__TEXTAUSZUG__.

------------------------------

Dort wollte er als Erster in der Antarktis überwintern und den magnetischen Südpol entdecken. Das Camp Ridley, das aus vorgefertigten Hütten bestand, wurde rasch am Kap Adare errichtet. Nach einem brutalen Winter, in dem die Mannschaft ihre Hütten fast niederbrannte, wurden Borchgrevink und seine Männer von derSouthern Cross wieder aufgenommen.
Sie fuhren nach Süden zum Ross-Schelfeis und landeten auf Possession Island, bevor sie das Schelf durchquerten. Zwar fanden auch sie den magnetischen Südpol nicht, aber sie kamen weiter nach Süden als jeder andere zuvor.
Scotts Schiff als Basis in der Antarktis
1901 leitete Robert Falcon Scott die Royal Navy Expedition in die Antarktis mit dem öffentlichen Ziel der Forschung. Privat jedoch wollte Sir Clements Markham, Präsident der Royal Geographical Society und Verfechter von Scotts Expedition, dass Scott den Südpol erreichte. Im März des folgenden Jahres erreichte Scott den antarktischen Kontinent und ließ sein Schiff Discovery im McMurdo Sound einfrieren.
Mit Lebensmitteln für drei Jahre an Bord waren Scott und seine Mannschaft mehr als bereit, den Winter in der Antarktis zu verbringen. Eine Initiative, um die Männer während des langen Winters zu unterhalten, war die Gründung einer Zeitung, der South Polar Times. Nach dem Winter machte Scott einen Vorstoß in Richtung Südpol, aber schon bald stieß die Mannschaft auf Schwierigkeiten an der Großen Eisbarriere. Die Männer und Hunde kamen jeden Tag nur wenig voran.

------------------------------

__BEREITGESTELLTES MATERIAL__.
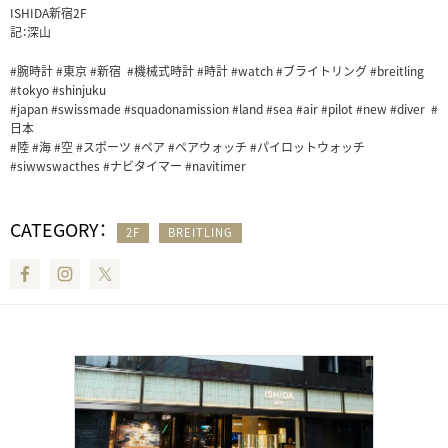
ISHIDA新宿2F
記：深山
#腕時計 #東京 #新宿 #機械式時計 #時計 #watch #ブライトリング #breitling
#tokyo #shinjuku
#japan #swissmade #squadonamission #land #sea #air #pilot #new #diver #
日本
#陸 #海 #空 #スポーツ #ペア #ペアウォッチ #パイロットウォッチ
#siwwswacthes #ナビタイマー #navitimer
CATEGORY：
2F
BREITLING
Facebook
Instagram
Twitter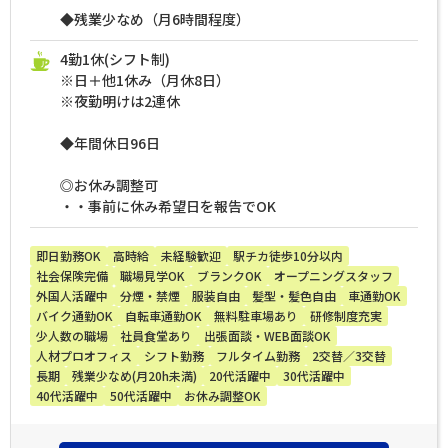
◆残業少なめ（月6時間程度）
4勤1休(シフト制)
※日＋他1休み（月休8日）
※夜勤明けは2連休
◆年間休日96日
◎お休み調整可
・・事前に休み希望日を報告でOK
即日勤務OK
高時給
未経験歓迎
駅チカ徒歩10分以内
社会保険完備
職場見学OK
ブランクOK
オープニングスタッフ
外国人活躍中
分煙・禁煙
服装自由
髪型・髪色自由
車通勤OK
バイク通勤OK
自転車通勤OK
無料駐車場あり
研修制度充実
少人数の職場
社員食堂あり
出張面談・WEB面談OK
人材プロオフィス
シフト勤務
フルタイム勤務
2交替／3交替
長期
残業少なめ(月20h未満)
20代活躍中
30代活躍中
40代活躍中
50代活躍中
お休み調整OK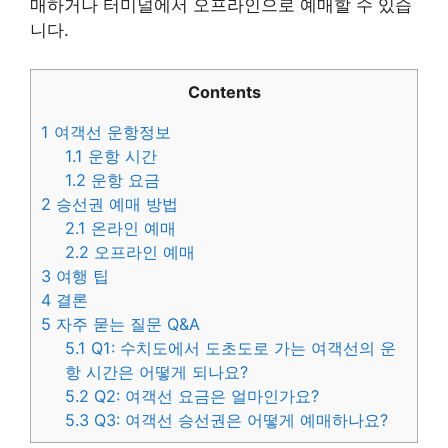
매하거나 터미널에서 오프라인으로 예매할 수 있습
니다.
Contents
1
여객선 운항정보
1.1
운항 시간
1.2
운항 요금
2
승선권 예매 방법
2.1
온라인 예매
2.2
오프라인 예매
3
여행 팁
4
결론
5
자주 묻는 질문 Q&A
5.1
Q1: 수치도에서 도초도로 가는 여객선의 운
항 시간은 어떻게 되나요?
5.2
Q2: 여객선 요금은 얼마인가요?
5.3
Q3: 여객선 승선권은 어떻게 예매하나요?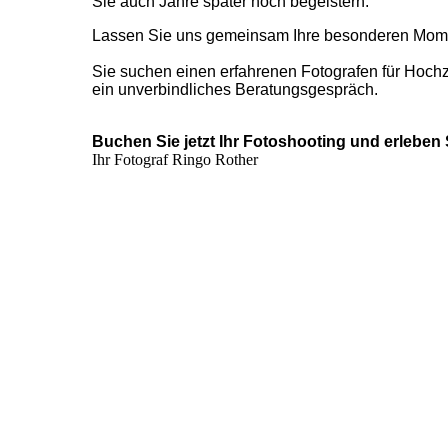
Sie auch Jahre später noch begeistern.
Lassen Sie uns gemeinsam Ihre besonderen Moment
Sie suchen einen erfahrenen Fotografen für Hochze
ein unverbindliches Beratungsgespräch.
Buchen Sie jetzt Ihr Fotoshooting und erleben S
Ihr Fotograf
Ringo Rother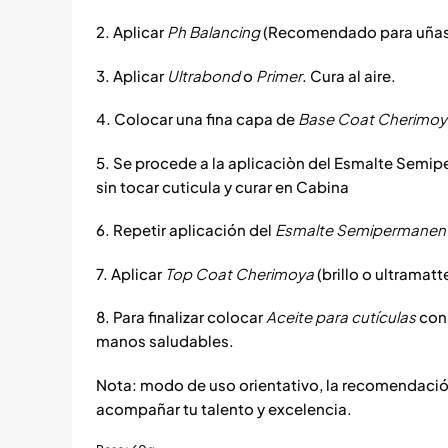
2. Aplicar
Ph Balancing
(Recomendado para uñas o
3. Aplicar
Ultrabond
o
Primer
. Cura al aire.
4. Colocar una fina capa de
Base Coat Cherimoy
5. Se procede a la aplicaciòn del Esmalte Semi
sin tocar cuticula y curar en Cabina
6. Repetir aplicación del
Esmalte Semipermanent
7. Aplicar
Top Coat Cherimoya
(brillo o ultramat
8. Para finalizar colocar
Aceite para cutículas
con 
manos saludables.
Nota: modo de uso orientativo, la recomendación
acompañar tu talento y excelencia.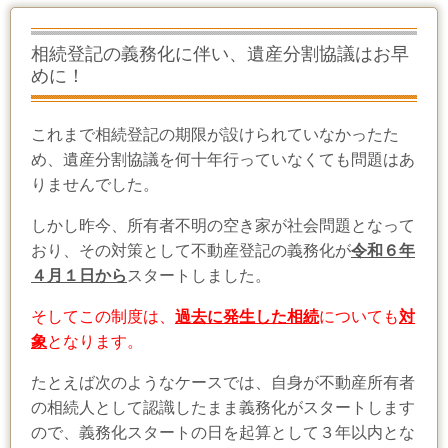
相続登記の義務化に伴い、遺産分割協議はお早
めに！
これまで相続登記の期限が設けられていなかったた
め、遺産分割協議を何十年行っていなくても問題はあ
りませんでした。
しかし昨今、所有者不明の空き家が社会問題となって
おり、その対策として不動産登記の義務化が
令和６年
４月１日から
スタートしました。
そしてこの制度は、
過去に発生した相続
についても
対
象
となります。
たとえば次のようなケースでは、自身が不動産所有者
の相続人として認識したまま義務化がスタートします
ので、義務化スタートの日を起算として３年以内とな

------------------------------

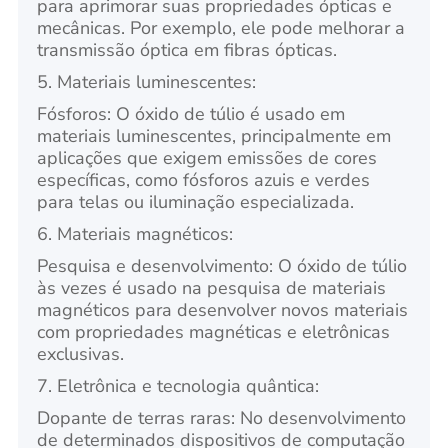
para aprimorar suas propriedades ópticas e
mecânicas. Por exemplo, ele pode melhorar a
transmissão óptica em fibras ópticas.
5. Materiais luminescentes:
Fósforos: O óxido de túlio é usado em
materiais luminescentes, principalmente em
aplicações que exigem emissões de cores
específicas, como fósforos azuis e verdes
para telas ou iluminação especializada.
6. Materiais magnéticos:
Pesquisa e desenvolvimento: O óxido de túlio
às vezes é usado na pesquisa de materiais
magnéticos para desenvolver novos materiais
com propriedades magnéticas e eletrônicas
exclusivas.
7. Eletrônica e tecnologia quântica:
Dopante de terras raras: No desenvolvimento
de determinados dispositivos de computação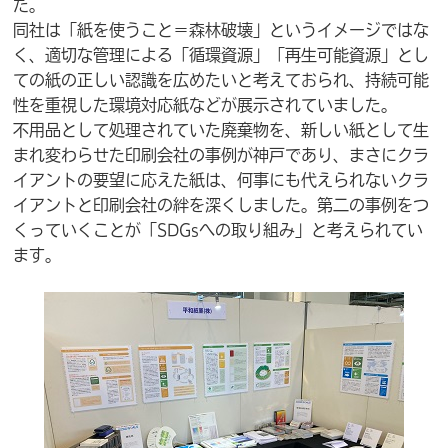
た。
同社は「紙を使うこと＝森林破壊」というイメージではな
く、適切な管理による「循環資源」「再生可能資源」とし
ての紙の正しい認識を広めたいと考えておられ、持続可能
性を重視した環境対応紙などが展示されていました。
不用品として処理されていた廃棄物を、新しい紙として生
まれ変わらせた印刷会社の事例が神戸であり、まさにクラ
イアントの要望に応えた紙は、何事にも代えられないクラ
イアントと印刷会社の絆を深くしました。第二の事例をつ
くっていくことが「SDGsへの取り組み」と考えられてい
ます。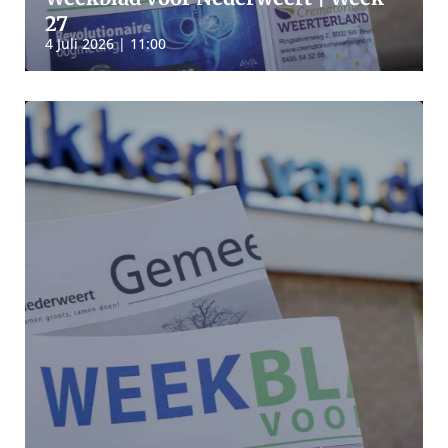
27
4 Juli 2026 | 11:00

------------------------------

__ZIEL DER ÜBUNG__. Führen Sie den Text über die frühen Antarktis-Expeditionen im Anschluss an seinen letzten Satz weiter.

__GELÖSTE AUFGABE__.
Obwohl sie den Südpol nicht erreichten, hatten sie mit 1.370 km (850 Meilen) die längste Reise in der Antarktis hinter sich gebracht und waren dem Südpol am nächsten gekommen.
Shackleton und das Tor zum Südpol
1907 wurde bekannt gegeben, dass Ernest Shackleton eine Expedition anführen würde, die sowohl den magnetischen als auch den geografischen Südpol erreichen sollte. Nachdem er 1908 den Kontinent erreicht hatte, teilte Shackleton seine Männer in mehrere Teams auf. Bevor der Winter eintrat, hatte eines der Teams bereits den Mount Erebus bestiegen.
Nach dem Winter lag der eigentliche Schwerpunkt der Expedition auf dem Weg: Eine Gruppe machte sich auf den Weg zum Victoria Land Plateau in Richtung des magnetischen Südpols, und einen Monat später begann Shackleton seinen eigenen Treck zum geografischen Südpol. Doch die Reise war schwierig. Shackleton beschloss, die Schlittenhunde zurückzulassen und Ponys für den Transport der Ausrüstung einzusetzen.
Im November erreichten sie Scotts Standort. Sie erreichten zwar nicht den geografischen Südpol, aber die andere Gruppe behauptete, den magnetischen Südpol gefunden zu haben. Außerdem entdeckten sie den Beardmore-Gletscher, der als das Tor zum Südpol bekannt ist.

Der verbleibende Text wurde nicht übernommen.